▸ QUOTED TEXT
● ● ●
By: Matthew Crump, PE
In many VAV systems, the exterior zones will utilize fan-powered terminal units. When compared to a single duct terminal unit, the fan-powered versions have a fan that enables the induction of plenum air into the airflow. During heating, the supplied conditioned air can be reduced to the minimum ventilation rate and the heating airflow is supplemented by induced plenum air. The introduction of the fan adds a few more variables to consider when selecting the equipment.
Parallel vs. Series
Before selecting the individual terminal units, the engineer will have to determine if they want to use parallel or series fan-powered terminal units. This decision has some bearing on how they select the air handling unit.
With a parallel terminal unit, the fan is located outside of the primary airflow, i.e. the fan airflow is parallel. During cooling mode, the fan in the parallel unit is off. This requires the fan in the air handling unit to be sized such that it can deliver the full design airflow to the room. The engineer must consider the pressure drop through the terminal unit, down the ductwork, and through the air distribution devices when sizing the air handling unit fan.
During heating and dead band modes, the primary air from the air handling unit will be reduced to the minimum required ventilation rates, and the fan will be energized. Depending on the building control sequence, the speed of the fan and the amount of heat required will be modulated to meet the heating needs of the space.
Series terminal units have the fan in series with the primary air. This requires the fan in the terminal unit to be operational when the air handling unit is on. The fan in the terminal unit will be responsible for delivering the airflow to the space, eliminating this requirement from the air handling unit. The result is less pressure load on the AHU fan, which could lead to a smaller fan and less energy used.
Traditionally these terminal units had a constant volume control sequence. During occupied modes, regardless of the space cooling/heating demands, the fan is delivering the same volume of air. The temperature of the air being delivered would be modulated by changing the amount of primary air during cooling modes and modulating heating during heating modes. Whatever air is not provided by the air handling unit will be induced into the airflow from the plenum. More modern control strategies move the speed of the fan to track the primary air during cooling, reducing energy use.
Parallel vs. Series
Each of these designs has benefits and drawbacks. The decision of what type of fan-powered affects how you design the air handling unit, so it has to be known early in the project.
- Fan on only during deadband and heating
- In cooling mode, the unit is pressurized and relies on a backdraft damper to keep from leaking
AHU must be sized to deliver air to air distribution
- Higher pressure in ductwork could lead to higher leak rates
- AHU fan can be downsized because it only supplies to the terminal unit
- Lower pressure on ductwork
- Unit is negative pressure, no leaking
- The fan must run continuously
Fan Powered Capacities
Let’s assume for our project that the engineer has selected Parallel Fan Powered Terminal Units.
● ● ●
(Stored items)
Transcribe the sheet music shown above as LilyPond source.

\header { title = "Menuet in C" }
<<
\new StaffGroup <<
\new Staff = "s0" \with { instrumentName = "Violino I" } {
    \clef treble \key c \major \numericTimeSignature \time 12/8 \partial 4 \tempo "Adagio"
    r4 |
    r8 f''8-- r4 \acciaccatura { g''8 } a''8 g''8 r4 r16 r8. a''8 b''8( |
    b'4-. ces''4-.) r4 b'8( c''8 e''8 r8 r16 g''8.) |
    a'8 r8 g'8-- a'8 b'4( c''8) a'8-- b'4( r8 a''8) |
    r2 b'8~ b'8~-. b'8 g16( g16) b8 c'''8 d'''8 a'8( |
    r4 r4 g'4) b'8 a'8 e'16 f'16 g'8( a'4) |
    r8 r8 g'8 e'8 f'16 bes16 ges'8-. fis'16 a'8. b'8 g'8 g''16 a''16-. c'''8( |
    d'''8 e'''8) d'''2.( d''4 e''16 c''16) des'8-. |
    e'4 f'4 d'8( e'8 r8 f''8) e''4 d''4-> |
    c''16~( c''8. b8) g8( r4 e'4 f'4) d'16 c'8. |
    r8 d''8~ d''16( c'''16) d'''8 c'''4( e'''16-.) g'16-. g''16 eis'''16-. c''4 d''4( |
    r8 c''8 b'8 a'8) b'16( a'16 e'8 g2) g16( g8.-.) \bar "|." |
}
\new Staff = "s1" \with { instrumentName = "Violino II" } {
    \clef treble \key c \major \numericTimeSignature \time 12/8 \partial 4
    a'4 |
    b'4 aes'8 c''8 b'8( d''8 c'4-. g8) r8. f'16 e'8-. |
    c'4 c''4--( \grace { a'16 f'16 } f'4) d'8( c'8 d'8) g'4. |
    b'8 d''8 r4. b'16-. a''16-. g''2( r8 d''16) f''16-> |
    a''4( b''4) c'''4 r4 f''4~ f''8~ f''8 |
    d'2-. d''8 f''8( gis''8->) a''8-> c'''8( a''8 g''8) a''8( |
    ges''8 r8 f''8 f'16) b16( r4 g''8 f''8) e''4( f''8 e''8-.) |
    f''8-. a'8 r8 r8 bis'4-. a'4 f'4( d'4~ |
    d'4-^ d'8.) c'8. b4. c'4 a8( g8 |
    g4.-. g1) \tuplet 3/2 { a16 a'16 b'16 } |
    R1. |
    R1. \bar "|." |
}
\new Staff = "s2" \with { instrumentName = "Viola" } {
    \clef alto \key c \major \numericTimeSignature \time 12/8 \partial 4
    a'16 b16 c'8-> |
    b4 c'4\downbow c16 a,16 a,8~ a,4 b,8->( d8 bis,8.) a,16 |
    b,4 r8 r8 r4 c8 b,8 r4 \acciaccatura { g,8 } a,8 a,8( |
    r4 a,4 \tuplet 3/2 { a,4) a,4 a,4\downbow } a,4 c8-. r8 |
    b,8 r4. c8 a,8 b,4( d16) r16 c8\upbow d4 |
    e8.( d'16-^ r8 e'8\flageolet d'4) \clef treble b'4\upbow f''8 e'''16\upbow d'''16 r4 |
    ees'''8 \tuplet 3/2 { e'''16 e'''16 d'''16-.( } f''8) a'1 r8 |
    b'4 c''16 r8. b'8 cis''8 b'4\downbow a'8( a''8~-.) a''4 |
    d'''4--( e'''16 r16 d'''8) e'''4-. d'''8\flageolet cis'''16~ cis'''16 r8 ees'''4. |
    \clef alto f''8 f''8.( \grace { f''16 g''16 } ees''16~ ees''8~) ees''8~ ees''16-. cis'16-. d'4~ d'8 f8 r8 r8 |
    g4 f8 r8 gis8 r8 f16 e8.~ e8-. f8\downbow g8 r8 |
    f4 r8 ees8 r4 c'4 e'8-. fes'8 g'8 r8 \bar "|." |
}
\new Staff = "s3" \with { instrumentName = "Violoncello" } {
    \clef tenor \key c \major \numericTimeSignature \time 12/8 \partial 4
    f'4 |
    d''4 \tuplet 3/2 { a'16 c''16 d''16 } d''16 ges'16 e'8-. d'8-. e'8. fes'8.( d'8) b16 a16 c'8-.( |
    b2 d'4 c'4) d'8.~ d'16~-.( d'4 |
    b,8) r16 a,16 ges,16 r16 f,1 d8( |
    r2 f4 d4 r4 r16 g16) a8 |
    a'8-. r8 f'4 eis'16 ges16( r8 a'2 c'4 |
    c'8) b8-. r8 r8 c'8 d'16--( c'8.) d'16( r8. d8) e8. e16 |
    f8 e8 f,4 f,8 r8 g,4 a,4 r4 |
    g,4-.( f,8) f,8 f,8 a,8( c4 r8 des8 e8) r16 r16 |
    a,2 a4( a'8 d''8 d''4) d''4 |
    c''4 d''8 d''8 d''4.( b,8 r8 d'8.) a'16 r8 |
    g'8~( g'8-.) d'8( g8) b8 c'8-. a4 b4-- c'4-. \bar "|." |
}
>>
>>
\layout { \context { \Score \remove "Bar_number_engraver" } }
● ● ●
▸ EXERCISE 1
In the article on fan-powered terminal units, what is the state of the fan in a parallel unit during cooling mode?
▸ EXERCISE 2
How many lines in the records contain the string "acciaccatura", with case counting? Reply with the number only.

▸ COMPLETE OUTPUT 1
It is off.

▸ COMPLETE OUTPUT 2
2